→ Passage to read
***

PLAYING the race card to divert attention from the real issue is never justified. But apparently it seemed an easy way out for a Georgia congresswoman who scuffled with Capitol Hill police.

Rep. Cynthia McKinney should have been well aware of the heightened security precautions in and around Capitol Hill since 9/11 - and even before then.

During the six-term Democrat's tenure in Washington, two police officers on the Hill were killed by a deranged gunman at a tourist entrance, and then came the terrorist attacks and anthrax scares.

Yet Ms. McKinney is accused of striking an officer who appears to have been doing his job. Seems his biggest mistake was in not recognizing the congressman from Georgia and trying to stop her from entering a House building without proper identification.

At the time Ms. McKinney was not wearing her congressional lapel pin that would have identified her as a member of Congress as she attempted to stride past metal detectors in the building.

After the officer made repeated requests for her to stop without success, he reached out to restrain her and was allegedly hit by the congresswoman.

Ms. McKinney went on with her business, acknowledging the incident initially with a statement of regret, and finally, a much belated apology.

Some time between the scuffle and reports that federal prosecutors might lodge formal charges against the black lawmaker, Ms. McKinney decided to raise the specter of racism to cloud the case.

She held a news conference to suggest that she was the victim of racial profiling rather than accept that she's a narcissistic member of Congress who considers herself above security measures. The reputed firebrand from Georgia's 4th Congressional District may have burned herself politically by blowing an insignificant event into race-baiting.

Her attention-grabbing media stunts are too hot for even fellow House Democrats to justify. Their total absence of visible support for her says quite a lot.

***

→ Data provided
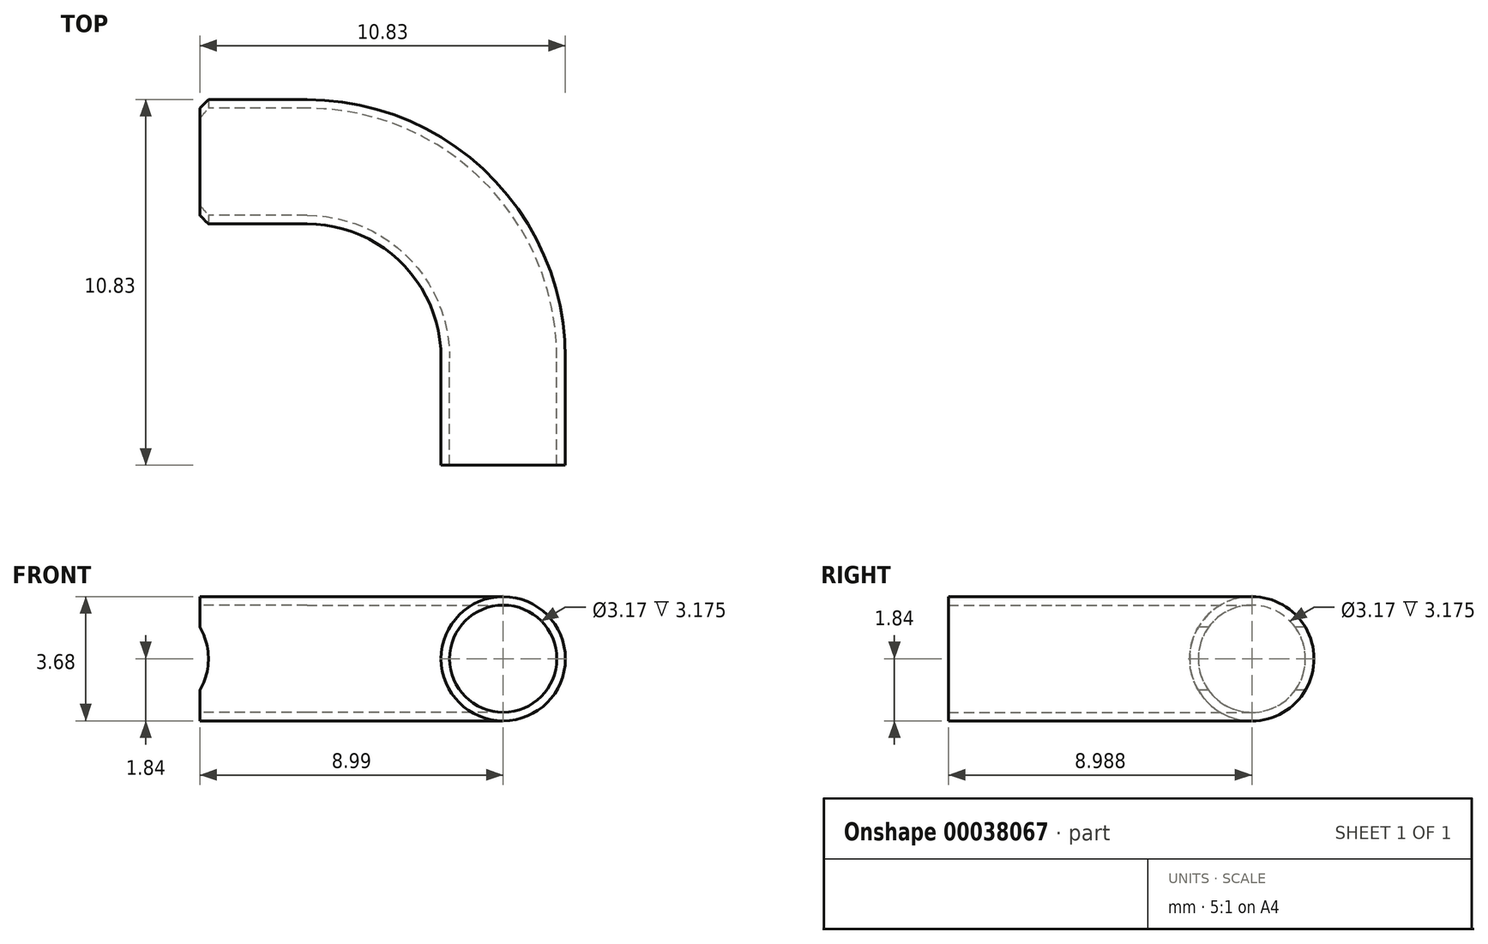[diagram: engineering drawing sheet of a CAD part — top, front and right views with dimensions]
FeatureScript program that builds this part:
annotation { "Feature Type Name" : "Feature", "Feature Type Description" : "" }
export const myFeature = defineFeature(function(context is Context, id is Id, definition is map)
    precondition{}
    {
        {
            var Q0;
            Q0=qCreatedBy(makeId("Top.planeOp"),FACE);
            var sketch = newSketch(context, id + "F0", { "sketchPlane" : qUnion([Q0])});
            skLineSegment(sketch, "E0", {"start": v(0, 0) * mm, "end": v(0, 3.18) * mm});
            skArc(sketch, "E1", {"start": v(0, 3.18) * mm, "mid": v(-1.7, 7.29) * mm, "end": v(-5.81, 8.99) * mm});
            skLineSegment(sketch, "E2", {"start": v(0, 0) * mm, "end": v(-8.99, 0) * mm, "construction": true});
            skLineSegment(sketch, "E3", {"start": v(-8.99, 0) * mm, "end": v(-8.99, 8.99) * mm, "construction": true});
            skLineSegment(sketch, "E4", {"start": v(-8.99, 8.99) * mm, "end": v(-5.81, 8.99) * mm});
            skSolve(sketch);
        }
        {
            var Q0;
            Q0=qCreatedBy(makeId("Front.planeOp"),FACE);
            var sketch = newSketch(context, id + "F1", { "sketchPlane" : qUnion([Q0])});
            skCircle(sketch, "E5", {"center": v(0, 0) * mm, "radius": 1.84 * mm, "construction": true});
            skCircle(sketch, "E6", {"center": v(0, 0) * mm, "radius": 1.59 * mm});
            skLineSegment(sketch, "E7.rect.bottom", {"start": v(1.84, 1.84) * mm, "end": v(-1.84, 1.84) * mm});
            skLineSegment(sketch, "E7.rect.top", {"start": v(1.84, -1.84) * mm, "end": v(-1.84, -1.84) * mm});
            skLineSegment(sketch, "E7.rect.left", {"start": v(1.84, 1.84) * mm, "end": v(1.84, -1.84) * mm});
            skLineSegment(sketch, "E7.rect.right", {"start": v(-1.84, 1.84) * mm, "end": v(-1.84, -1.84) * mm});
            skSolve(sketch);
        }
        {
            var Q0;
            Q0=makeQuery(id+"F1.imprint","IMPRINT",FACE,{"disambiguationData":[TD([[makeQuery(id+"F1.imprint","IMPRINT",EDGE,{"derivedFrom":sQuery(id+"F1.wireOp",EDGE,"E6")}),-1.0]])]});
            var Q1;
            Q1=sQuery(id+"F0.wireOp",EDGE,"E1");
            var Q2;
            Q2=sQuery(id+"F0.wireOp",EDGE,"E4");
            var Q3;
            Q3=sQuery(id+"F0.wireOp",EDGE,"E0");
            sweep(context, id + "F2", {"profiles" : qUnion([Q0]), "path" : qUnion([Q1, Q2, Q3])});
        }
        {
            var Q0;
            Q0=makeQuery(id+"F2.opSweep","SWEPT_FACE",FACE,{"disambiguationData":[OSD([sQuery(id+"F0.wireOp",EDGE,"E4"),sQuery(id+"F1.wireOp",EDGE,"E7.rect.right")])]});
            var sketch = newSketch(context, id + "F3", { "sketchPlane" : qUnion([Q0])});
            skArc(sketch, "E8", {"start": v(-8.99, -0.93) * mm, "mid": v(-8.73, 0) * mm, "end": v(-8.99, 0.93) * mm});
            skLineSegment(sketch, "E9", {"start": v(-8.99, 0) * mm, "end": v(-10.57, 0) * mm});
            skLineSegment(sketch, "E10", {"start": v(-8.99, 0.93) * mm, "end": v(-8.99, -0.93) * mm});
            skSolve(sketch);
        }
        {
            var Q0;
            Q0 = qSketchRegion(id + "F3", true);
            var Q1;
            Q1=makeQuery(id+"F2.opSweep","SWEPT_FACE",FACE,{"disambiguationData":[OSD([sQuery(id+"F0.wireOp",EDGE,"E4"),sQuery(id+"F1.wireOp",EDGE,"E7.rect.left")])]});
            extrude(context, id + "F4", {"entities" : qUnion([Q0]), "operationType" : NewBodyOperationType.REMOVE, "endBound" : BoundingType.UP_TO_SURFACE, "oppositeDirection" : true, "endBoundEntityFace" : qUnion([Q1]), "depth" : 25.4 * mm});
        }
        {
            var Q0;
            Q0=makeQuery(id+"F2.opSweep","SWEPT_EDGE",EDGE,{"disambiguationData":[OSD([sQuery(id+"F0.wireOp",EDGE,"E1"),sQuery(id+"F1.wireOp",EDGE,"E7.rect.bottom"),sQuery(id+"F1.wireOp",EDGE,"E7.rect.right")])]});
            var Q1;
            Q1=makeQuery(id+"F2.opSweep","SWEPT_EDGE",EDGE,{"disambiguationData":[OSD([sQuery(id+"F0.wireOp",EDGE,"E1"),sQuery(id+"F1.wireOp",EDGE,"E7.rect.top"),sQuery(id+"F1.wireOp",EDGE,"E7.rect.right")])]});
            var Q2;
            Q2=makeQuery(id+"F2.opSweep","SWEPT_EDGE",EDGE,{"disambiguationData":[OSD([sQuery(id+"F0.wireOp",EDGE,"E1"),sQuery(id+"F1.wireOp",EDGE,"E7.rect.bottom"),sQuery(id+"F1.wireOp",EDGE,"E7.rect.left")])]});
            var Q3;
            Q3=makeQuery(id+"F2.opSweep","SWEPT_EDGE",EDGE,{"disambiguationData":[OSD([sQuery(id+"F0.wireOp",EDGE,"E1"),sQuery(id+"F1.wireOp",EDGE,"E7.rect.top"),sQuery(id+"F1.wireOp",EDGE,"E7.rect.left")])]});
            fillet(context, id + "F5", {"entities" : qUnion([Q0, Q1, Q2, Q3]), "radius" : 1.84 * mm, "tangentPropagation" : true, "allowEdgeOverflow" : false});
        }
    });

***

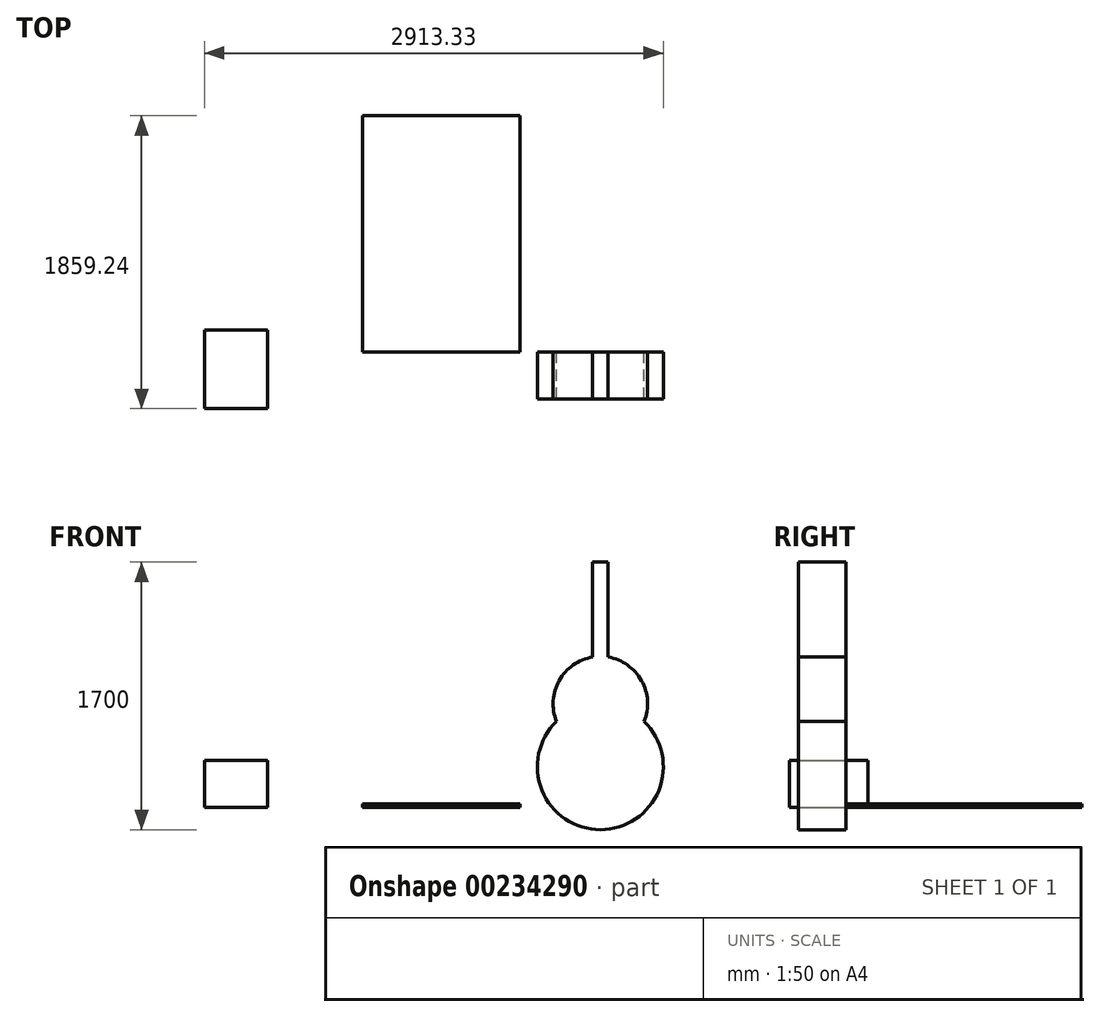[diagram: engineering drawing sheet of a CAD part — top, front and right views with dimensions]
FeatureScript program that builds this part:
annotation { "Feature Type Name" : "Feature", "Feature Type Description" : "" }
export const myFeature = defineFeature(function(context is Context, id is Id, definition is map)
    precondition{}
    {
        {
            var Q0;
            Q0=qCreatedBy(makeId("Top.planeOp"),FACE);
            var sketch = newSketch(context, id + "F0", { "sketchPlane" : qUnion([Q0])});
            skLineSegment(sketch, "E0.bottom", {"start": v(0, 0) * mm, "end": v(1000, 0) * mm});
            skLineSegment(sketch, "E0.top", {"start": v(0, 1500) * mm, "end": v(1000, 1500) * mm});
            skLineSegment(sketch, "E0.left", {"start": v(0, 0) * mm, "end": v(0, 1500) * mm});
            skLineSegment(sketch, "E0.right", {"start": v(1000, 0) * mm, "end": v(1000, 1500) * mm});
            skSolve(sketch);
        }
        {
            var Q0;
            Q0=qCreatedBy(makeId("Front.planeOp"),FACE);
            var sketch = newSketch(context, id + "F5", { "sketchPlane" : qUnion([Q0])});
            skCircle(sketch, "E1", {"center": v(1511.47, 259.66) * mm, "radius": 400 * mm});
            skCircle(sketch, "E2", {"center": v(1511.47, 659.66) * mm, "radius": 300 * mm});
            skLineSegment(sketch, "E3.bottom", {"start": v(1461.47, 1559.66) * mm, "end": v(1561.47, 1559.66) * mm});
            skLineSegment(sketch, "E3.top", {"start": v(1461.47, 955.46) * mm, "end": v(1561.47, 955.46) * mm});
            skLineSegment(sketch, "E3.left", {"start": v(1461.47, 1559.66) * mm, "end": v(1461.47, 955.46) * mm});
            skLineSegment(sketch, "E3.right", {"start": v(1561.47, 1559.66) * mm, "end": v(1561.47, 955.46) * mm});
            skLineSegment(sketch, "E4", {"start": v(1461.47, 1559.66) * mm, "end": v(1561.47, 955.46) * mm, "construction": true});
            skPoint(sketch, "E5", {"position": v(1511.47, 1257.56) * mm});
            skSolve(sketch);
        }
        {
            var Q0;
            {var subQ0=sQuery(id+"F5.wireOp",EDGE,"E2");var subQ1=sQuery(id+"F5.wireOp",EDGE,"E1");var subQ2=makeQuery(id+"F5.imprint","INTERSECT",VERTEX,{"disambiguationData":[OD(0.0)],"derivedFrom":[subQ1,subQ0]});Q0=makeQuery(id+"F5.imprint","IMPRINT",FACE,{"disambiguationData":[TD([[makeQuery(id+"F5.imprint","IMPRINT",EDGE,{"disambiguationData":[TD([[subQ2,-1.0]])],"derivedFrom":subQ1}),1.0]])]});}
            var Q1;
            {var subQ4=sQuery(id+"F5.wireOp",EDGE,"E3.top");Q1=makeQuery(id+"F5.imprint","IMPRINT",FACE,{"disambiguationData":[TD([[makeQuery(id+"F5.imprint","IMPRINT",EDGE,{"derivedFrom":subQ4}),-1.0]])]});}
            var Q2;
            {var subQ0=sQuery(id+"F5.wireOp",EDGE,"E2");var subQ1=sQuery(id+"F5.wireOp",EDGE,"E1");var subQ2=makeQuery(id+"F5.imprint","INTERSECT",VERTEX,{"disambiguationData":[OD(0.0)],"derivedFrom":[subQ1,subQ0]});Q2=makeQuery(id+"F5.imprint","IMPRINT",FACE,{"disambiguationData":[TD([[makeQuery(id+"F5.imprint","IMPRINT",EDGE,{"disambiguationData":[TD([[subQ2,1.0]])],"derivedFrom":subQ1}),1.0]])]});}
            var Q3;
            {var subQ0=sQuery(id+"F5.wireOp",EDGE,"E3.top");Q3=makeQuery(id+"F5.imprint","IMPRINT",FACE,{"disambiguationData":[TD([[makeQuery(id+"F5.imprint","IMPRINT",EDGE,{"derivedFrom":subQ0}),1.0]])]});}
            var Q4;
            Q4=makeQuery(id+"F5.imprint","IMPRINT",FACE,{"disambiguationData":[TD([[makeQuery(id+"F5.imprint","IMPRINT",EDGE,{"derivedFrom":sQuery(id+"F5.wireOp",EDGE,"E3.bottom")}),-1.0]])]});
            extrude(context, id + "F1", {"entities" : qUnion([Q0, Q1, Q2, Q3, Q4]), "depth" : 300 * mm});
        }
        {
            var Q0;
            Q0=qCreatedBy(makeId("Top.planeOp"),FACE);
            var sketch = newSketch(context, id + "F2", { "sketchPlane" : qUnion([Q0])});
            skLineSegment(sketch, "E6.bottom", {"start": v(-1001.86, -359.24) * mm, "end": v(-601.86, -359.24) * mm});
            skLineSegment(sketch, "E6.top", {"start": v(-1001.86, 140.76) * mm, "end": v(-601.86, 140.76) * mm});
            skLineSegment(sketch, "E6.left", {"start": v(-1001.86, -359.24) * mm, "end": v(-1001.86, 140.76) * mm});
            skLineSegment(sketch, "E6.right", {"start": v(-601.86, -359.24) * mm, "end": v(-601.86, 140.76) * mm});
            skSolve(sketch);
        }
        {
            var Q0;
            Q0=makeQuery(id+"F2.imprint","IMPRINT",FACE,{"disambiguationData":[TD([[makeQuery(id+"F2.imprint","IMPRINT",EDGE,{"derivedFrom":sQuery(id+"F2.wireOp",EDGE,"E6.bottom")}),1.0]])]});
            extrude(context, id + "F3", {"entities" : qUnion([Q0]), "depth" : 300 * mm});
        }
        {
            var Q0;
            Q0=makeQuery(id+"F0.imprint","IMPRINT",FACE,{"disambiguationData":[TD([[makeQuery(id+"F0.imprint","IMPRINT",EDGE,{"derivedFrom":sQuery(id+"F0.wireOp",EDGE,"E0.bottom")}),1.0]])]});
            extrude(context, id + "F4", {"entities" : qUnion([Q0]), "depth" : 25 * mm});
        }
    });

***

→ Problems to work on
1. In the McKinney editorial, what was Ms. McKinney not wearing as she tried to stride past the metal detectors?
2. Output the portion of the McKinney editorial starting at "Yet Ms. McKinney" and ending at "without proper identification.".
3. Summarize the McKinney editorial in two sentences.
Rely only on the editorial about Rep. Cynthia McKinney.

→ The responses
1. Her congressional lapel pin, which would have identified her as a member of Congress.

2.
Yet Ms. McKinney is accused of striking an officer who appears to have been doing his job. Seems his biggest mistake was in not recognizing the congressman from Georgia and trying to stop her from entering a House building without proper identification.

3. The McKinney editorial says Rep. Cynthia McKinney, who was not wearing her congressional lapel pin, allegedly hit a Capitol Hill police officer who tried to stop her from entering a House building without proper identification. It argues that she later claimed racial profiling to cloud the case rather than accept responsibility, and notes that fellow House Democrats have offered no visible support.